A lista de jogadores convocados pela Croácia, adversária do Brasil nesta sexta-feira, para a disputa da Copa do Mundo pode chamar a atenção do torcedor brasileiro por um sobrenome conhecido: Petkovic. Titular na partida diante do Japão, que classificou o time para as quartas de final do torneio, o centroavante Bruno Petkovic é uma das esperanças de gol do time, no entanto, falta "desencantar" no Catar. Mesmo que vinte e dois anos mais novo que o ídolo sérvio do Flamengo, Dejan Petkovic, o atacante croata não é filho do ex-camisa 10 da Gávea, nem tem qualquer outro vínculo familiar.

— Não é meu parente não — explicou ao EXTRA o ex-jogador do Flamengo.

Se os laços de sangue não existem, a origem dos dois atletas é, geograficamente, próxima. Sérvia e Croácia são países oriundos da antiga Iugoslávia, que se dissolveu em 1991. Quando o fato histórico ocorreu, o atacante croata não era nem nascido, já que ele é de 1994.

Petkovic (o sérvio) é conhecido pelos torcedores brasileiros por sua carreira ter sido construída nos clubes locais. Meio campo e camisa 10, foi autor de um dos títulos históricos do Flamengo: saiu de seu pé a cobrança de falta que tirou o título do Campeonato Carioca de 2001 das mãos do Vasco, o maior rival, aos 43 minutos do segundo tempo e consagrou o rubro-negro como campeão estadual daquele ano. Ao todo, marcou 57 gols pelo clube.
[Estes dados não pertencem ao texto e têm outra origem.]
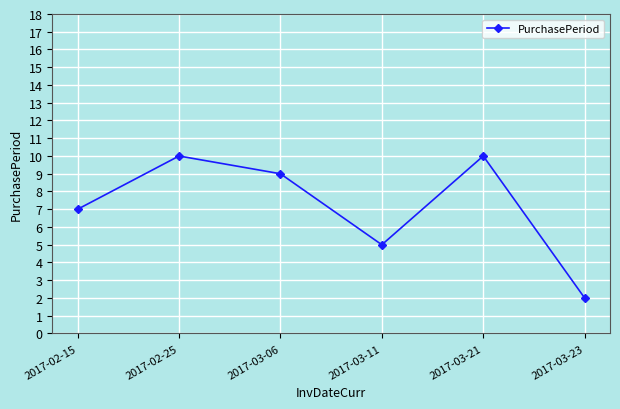

What is the label of the 1st point from the right?

2017-03-23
O jogador de sobrenome homônimo, que atua pela seleção da Croácia, é centroavante. Com 62 gols pelo Dinamo Zagreb, clube croata em que atua, precisa desencantar pela seleção. A última vez que balançou as redes foi em 2020: fez o gol de honra na derrota da Croácia para Portugal por 4 a 1. No entanto, jogou entre 2012 e 2018 no futebol italiano, com seu último clube sendo o Bologna, onde foi emprestado para outros clubes. Um deles foi o Dinamo Zagreb, onde depois foi contratado em 2019. Antes de voltar a jogar na Croácia, viveu uma seca de gols de 620 dias, ou 2.300 minutos em campo, sem marcar gols.

— Cometi muitos erros, considerando sem importância componentes que eram importantes e ouvindo tantos de meus desejos. Trabalhar em tática parecia uma perda de tempo, era sempre muito chato. Depois, a minha alimentação, que era correta apenas em certos momentos — analisou o jogador sobre o porquê de sua passagem pelo futebol italiano ter "arruinado", em entrevista ao Corriere dello Sport em 2020.

Se a origem de nascença e as posições nos gramados são vizinhas, a estatura de ambos os separa: Dejan Petkovic tem 1,72m de altura, bem menos que o Bruno Petkovic, que esbanja seus 1,93m.

Neste mundial, Bruno Petkovic só não disputou a partida contra Marrocos, na estreia. Contra Canadá e Bélgica, na fase de grupos, entrou no segundo tempo das partidas. Já nas oitavas de final, foi titular contra o Japão. O atacante está tendo uma oportunidade que o homônimo sérvio não teve: a disputa de uma Copa do Mundo pelo seu país.

— Não tenho nenhum sentimento de frustração ou culpa. Acho que merecia, mas porque não fui chamado é melhor perguntar para os responsáveis pela convocação. Gostaria de ter jogado a Copa do Mundo defendendo o meu país, mas não aconteceu. E é isso — disse o ex-jogador em entrevista de 2018 dada ao EXTRA.

No Brasil, Dejan Petkovic jogou por diversos clubes: vestiu a camisa de clubes como Flamengo, Vasco, Vitória e Goiás. Já à beira do gramado, foi técnico do Athlético Paranaense sub-20, bem como dos elencos principais do Criciúma, do Sampaio Corrêa e do Vitória, clube em que também foi diretor.